A university researcher is aiming to close the performance gap by coming up with a software tool that can give a more realistic prediction of the energy consumption of buildings.

Architects’ current predictions of potential energy consumption of new buildings can be very inaccurate, leaving buildings consuming up to twice as much energy as designers expect. A scientist at the University of Huddersfield is developing a dynamic behaviour model (DBM) that will use realistic data to make a much more accurate prediction of the energy usage of non-domestic buildings. DBM will take into account a range of factors, such as occupancy level, the behaviour of the building’s occupants, equipment use and the nature of the business.

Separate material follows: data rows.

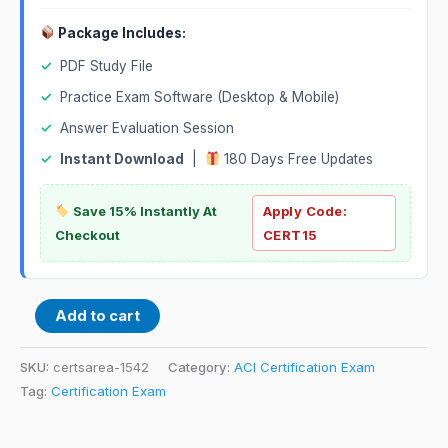
Package Includes:
✓
PDF Study File
✓
Practice Exam Software (Desktop & Mobile)
✓
Answer Evaluation Session
✓
Instant Download
|
180 Days Free Updates
Save 15% Instantly At
Apply Code:
Checkout
CERT15
Add to cart
SKU:
certsarea-1542
Category:
ACI Certification Exam
Tag:
Certification Exam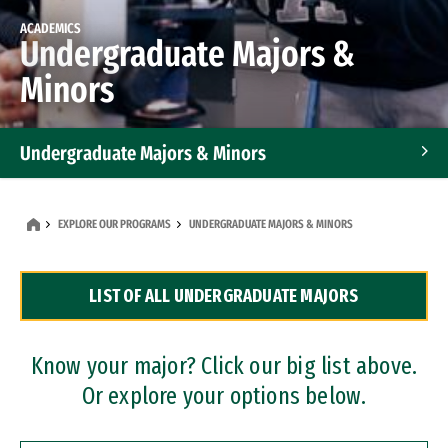
ACADEMICS
Undergraduate Majors &
Minors
Undergraduate Majors & Minors
Graduate Programs
EXPLORE OUR PROGRAMS
UNDERGRADUATE MAJORS & MINORS
Accelerated Bachelor's and Master's Programs
LIST OF ALL UNDERGRADUATE MAJORS
Dual Degree Programs
Professional Certificates
Know your major? Click our big list above.
Or explore your options below.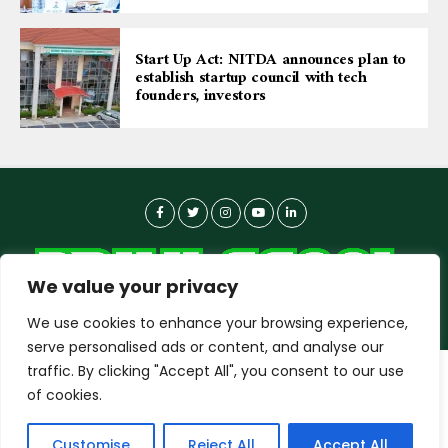
Start Up Act: NITDA announces plan to
establish startup council with tech
founders, investors
We value your privacy
We use cookies to enhance your browsing experience,
serve personalised ads or content, and analyse our
traffic. By clicking "Accept All", you consent to our use
dailyagent.ng
wants to play speech
About-us
Contact Us
Privacy Policy
of cookies.
Data Use Policy
Copyright © 2026 DailyAgent | Technocrat Innovations Plus
DENY
ALLOW
Customise
Reject All
Accept All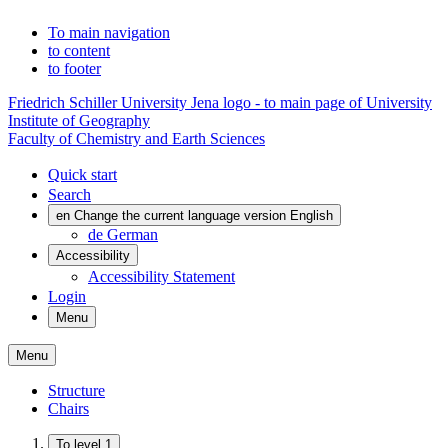
To main navigation
to content
to footer
Friedrich Schiller University Jena logo - to main page of University
Institute of Geography
Faculty of Chemistry and Earth Sciences
Quick start
Search
en
Change the current language version English
de
German
Accessibility
Accessibility Statement
Login
Menu
Menu
Structure
Chairs
To level 1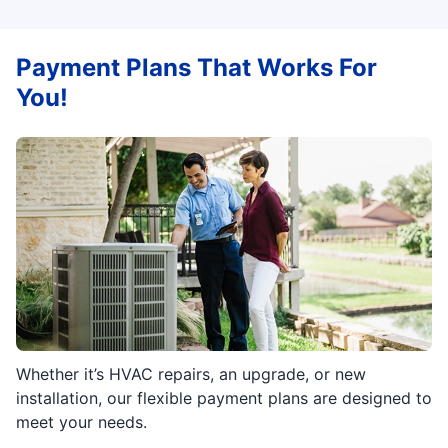
Payment Plans That Works For
You!
Whether it’s HVAC repairs, an upgrade, or new
installation, our flexible payment plans are designed to
meet your needs.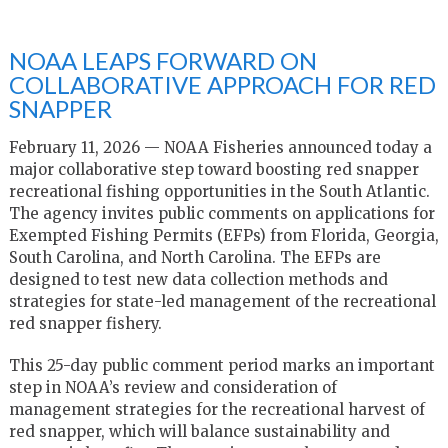
NOAA LEAPS FORWARD ON
COLLABORATIVE APPROACH FOR RED
SNAPPER
February 11, 2026 — NOAA Fisheries announced today a
major collaborative step toward boosting red snapper
recreational fishing opportunities in the South Atlantic.
The agency invites public comments on applications for
Exempted Fishing Permits (EFPs) from Florida, Georgia,
South Carolina, and North Carolina. The EFPs are
designed to test new data collection methods and
strategies for state-led management of the recreational
red snapper fishery.
This 25-day public comment period marks an important
step in NOAA’s review and consideration of
management strategies for the recreational harvest of
red snapper, which will balance sustainability and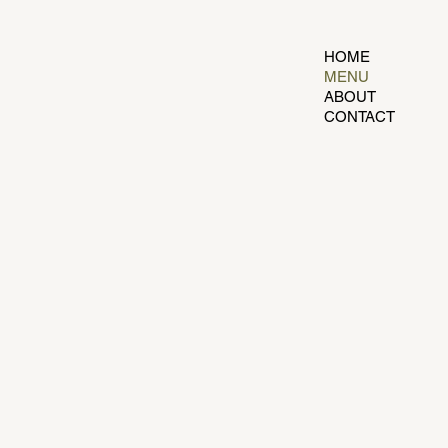
HOME
MENU
ABOUT
CONTACT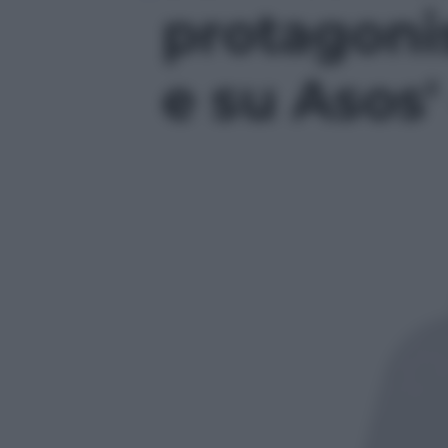
protagonis
e su Asos' 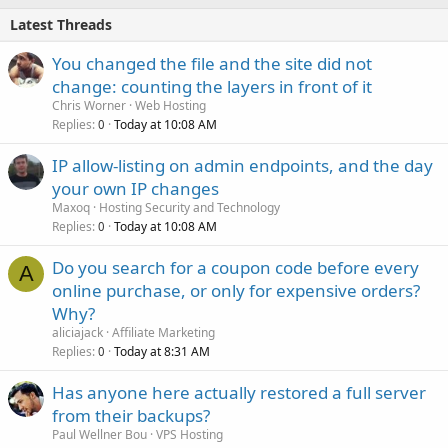
Latest Threads
You changed the file and the site did not
change: counting the layers in front of it
Chris Worner
Web Hosting
Replies
Today at 10:08 AM
0
IP allow-listing on admin endpoints, and the day
your own IP changes
Maxoq
Hosting Security and Technology
Replies
Today at 10:08 AM
0
Do you search for a coupon code before every
A
online purchase, or only for expensive orders?
Why?
aliciajack
Affiliate Marketing
Replies
Today at 8:31 AM
0
Has anyone here actually restored a full server
from their backups?
Paul Wellner Bou
VPS Hosting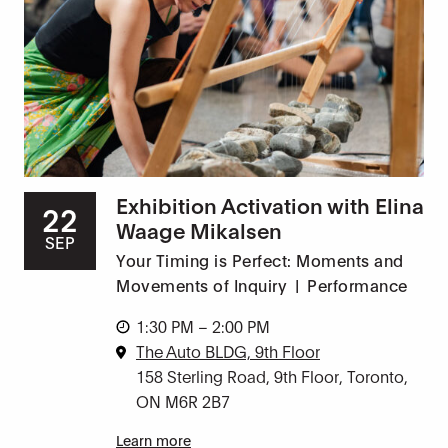
Exhibition Activation with Elina
22
Waage Mikalsen
SEP
Your Timing is Perfect: Moments and
Movements of Inquiry
|
Performance
1:30 PM – 2:00 PM
The Auto BLDG, 9th Floor
158 Sterling Road, 9th Floor, Toronto,
ON M6R 2B7
Learn more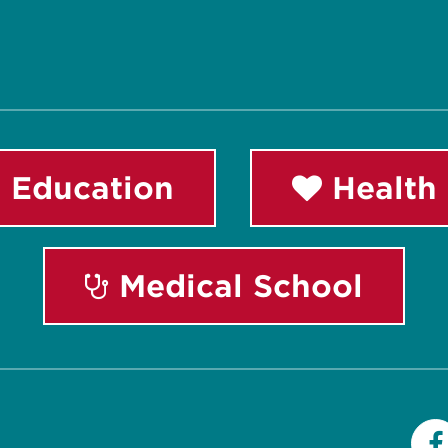
 Education
Health 
Medical School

Song Wu, professor of surveying and IT at the university’s school of art, design and architecture, has been granted a Newton Research Collaboration Award by the Royal Academy of Engineering for the project. He will work closely with the Huazhong University of Science and Technology (HUST) in China, where a proliferation of new building means that suitable case studies are easier to identify.

A new exhibition centre in Wuhan, China, is to be the focus of the first phase of research. HUST researchers will gather observational data and Huddersfield’s Wu will use it to create a computer model.

“When you design a building you do a prediction of what potential energy consumption will be,” said Wu. “But when you compare that with actual usage, the gap can be between 50 to 100 percent.” This performance gap arises because architects or engineers might not have a full understanding of how the building is going to be used, he continued. They have to make a great many assumptions based on benchmark data in order to arrive at an energy analysis. But when occupants of the building behave differently, and other factors come into play, the predicted level of energy use is often highly inaccurate.”

He continued: “What we are now trying to do with DBM is to develop a platform, or technology, that can simulate the usage of a building dynamically.

‌“If you have an understanding of how a building is potentially going to be used, then you can put into the simulation platforms and you run it to generate data, which is based on occupancy, and this can become input for an accurate energy analysis tool.”

In addition to providing data about energy, the model – based on actual usage and occupancy of a building – could have other applications, such as security and acoustics.